Your assignment.
Would you reproduce the whole listing exactly, dropping any pictures it holds?

Dataset excerpt.

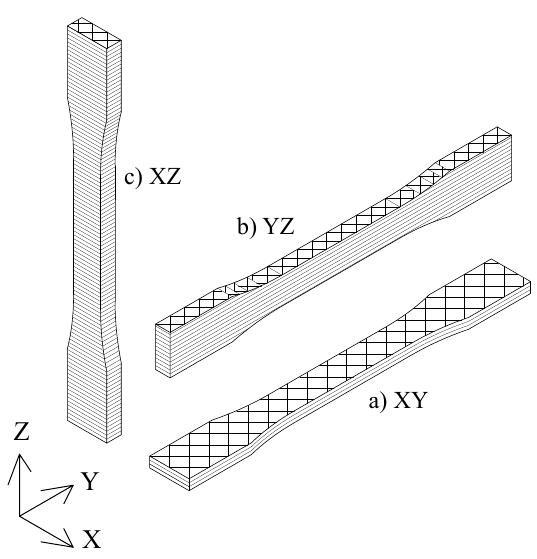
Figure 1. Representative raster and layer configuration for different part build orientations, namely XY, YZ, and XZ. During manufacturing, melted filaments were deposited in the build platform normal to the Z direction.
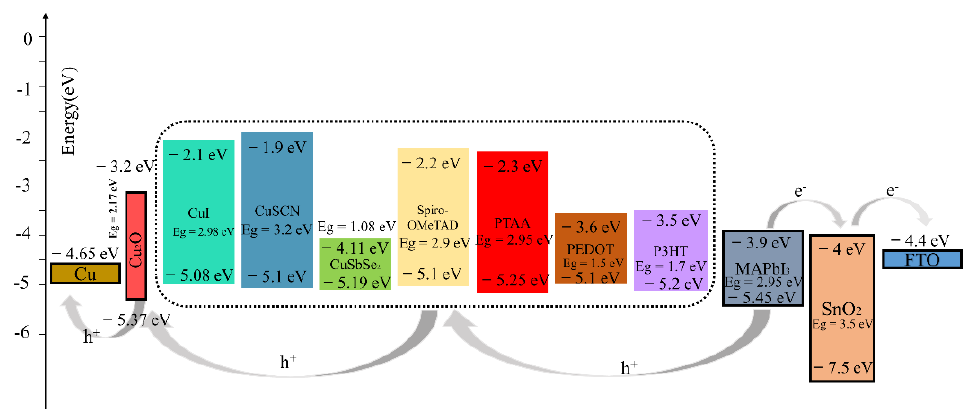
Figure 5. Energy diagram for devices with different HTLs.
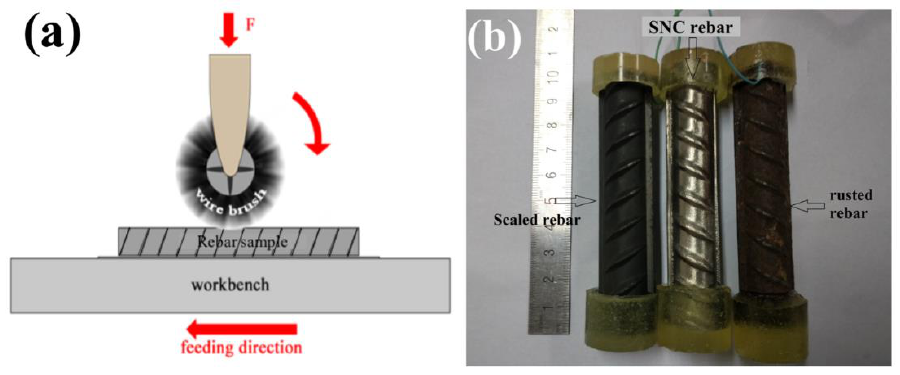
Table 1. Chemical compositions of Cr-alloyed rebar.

Solution for this task.
Figure 1. Representative raster and layer configuration for different part build orientations, namely XY, YZ, and XZ. During manufacturing, melted filaments were deposited in the build platform normal to the Z direction.
Figure 5. Energy diagram for devices with different HTLs.
Table 1. Chemical compositions of Cr-alloyed rebar.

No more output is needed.